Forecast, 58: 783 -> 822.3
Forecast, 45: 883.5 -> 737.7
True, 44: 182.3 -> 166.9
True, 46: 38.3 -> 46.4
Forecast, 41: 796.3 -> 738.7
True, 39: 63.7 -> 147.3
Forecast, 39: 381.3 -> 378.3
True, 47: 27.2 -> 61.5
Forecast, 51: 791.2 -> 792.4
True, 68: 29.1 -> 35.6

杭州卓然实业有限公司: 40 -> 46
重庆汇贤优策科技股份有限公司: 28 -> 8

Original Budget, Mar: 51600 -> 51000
* * *
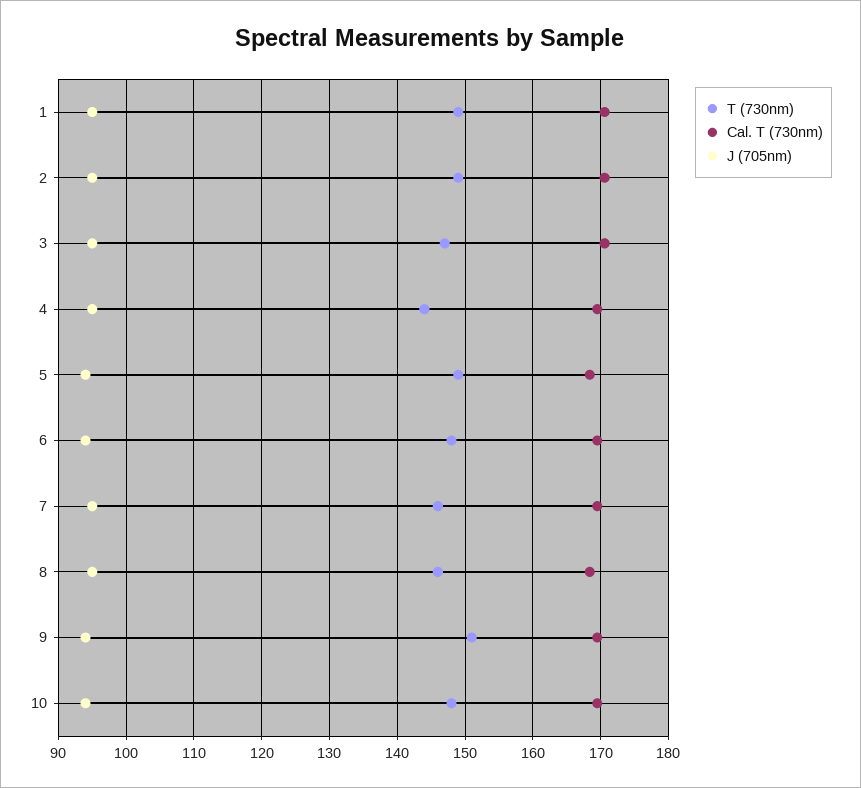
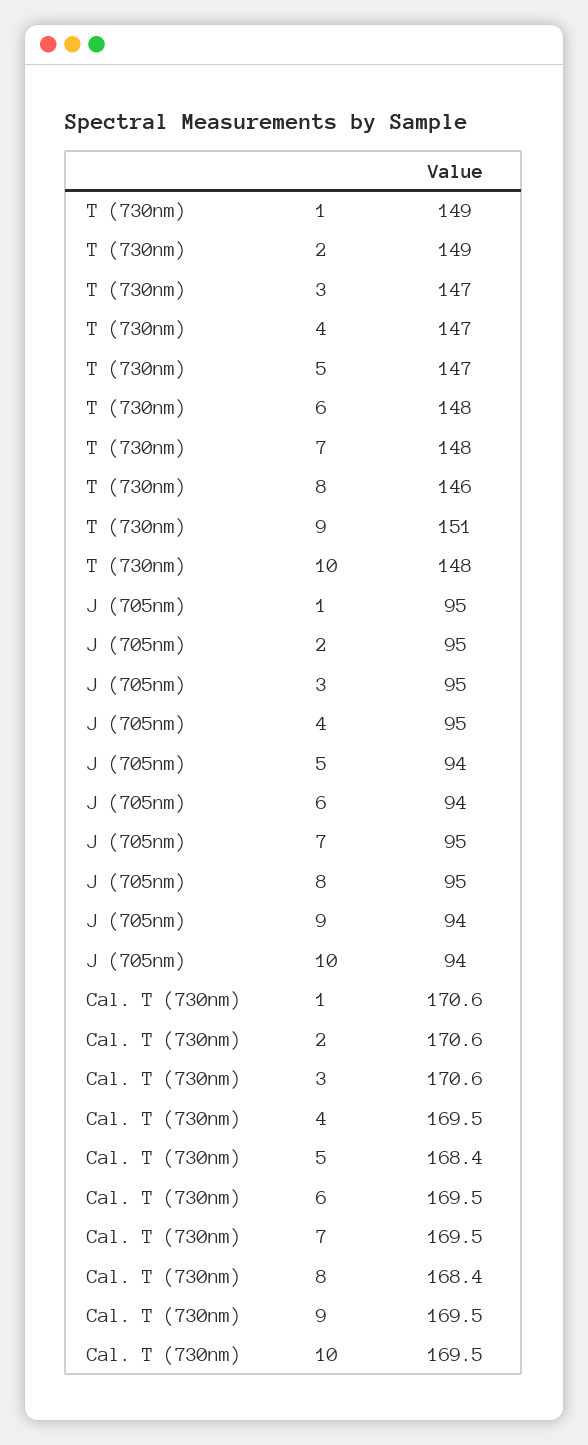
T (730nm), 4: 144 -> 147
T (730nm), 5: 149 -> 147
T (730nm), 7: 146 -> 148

YOUR OBJECTIVE: Out of the data above, transcribe exactly and only the lines starting with the line that has "True, 47: 27.2 -> 61.5" and going on through the line that has "Original Budget, Mar: 51600 -> 51000", both included.

EXERCISE RESULT:
True, 47: 27.2 -> 61.5
Forecast, 51: 791.2 -> 792.4
True, 68: 29.1 -> 35.6

杭州卓然实业有限公司: 40 -> 46
重庆汇贤优策科技股份有限公司: 28 -> 8

Original Budget, Mar: 51600 -> 51000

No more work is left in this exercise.